When the time came for Jonathan and Karin Fielding to find a location to donate their expansive collection of American art — and put up the funding to display it — the choice was an easy one for them.
Why the world-famous Huntington Library, one might ask?
“It’s almost a silly question to ask, if you’ve been around and seen the grounds,” Jonathan Fielding said on Friday, speaking to an invitation-only crowd that gathered to view the brand-new Fielding Wing at the institution.
Aside from the beautiful facilities at the Huntington, Jonathan Fielding cited a shared passion to make the museum a center for American art as a leading reason and added, frankly, the Huntington has a history of getting its projects done on time.
“And because it’s close to our house in Brentwood,” he quipped, chuckling along with the audience.
The 8,600-square-foot addition adds eight rooms to the Virginia Steele Scott Galleries of American Art and makes the back entrance to the building symmetrical with the front and more visually interesting than the blank wall it was before. The project cost roughly $10.3 million.
The more than 200 pieces of art on display in the wing, also courtesy of the Fieldings, are arranged by theme and include paintings, furniture and canvasses.
“This has been a decades-in-the-making special project,” Huntington President Laura Trombley told Friday’s gathering, referencing how the family had collected the artwork throughout their lives. “Because of their generosity, now they will share it all with you and the public.”

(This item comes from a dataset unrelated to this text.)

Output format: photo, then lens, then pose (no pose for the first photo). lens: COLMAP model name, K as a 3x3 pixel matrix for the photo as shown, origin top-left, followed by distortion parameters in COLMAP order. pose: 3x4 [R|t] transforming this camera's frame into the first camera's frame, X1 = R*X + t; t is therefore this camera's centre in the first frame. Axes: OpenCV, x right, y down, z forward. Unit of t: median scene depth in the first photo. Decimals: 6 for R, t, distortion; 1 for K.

Jonathan Fielding said the project ultimately started decades ago when he and his wife were vacationing in Maine. They ended up buying a home whose open house they had attended initially as an exhibition. In their quest to furnish the home, the couple routinely bought up historic American artwork and furniture they came across. Next came the questions of where to keep it all.
“It finally got to a point where we stopped asking that question because we realized there was no good answer,” Jonathan Fielding admitted.

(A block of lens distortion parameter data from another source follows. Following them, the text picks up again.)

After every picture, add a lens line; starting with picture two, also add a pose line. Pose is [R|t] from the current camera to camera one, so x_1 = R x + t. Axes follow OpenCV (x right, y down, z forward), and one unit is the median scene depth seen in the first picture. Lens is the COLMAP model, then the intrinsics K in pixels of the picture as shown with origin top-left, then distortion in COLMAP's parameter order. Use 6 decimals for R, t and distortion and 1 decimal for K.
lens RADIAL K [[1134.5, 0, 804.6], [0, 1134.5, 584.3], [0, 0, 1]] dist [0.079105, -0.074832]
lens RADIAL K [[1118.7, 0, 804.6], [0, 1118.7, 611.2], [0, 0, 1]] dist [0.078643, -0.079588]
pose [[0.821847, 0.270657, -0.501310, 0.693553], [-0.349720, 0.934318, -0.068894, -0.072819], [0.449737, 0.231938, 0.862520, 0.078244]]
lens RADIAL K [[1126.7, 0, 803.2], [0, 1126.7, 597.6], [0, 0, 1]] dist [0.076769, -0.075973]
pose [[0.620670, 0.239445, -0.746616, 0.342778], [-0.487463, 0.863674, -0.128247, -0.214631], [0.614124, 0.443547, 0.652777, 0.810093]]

Karin Fielding told the group her “knees were shaking” when she and her husband first viewed the gallery in its completeness earlier last week.

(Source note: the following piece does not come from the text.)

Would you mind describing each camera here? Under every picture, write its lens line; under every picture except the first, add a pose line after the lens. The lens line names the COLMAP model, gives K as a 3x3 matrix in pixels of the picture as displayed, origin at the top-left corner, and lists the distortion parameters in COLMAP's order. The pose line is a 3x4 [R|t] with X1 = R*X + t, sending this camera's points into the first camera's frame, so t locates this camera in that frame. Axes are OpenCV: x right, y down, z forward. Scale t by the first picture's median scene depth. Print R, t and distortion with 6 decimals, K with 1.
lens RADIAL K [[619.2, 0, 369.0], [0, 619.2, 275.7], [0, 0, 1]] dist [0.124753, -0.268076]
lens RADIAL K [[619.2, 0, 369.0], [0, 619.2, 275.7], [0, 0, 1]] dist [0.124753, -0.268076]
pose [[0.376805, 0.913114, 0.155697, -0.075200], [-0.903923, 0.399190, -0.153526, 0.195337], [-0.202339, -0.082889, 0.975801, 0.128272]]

“This was the dream that Jonathan and I had: to share this beautiful work with everyone,” she said.
Most of the work included in the exhibit, of which some are being gifted to the Huntington, date back to the 18th and 19th centuries. This exhibit is the first of five new ones coming to the Huntington this year.
Kevin Salatino, director of art collections for the Huntington, touted the newly exhibited work as a look back into the early development of American culture.
“A time when America, a perennial work in progress, was becoming America,” he said.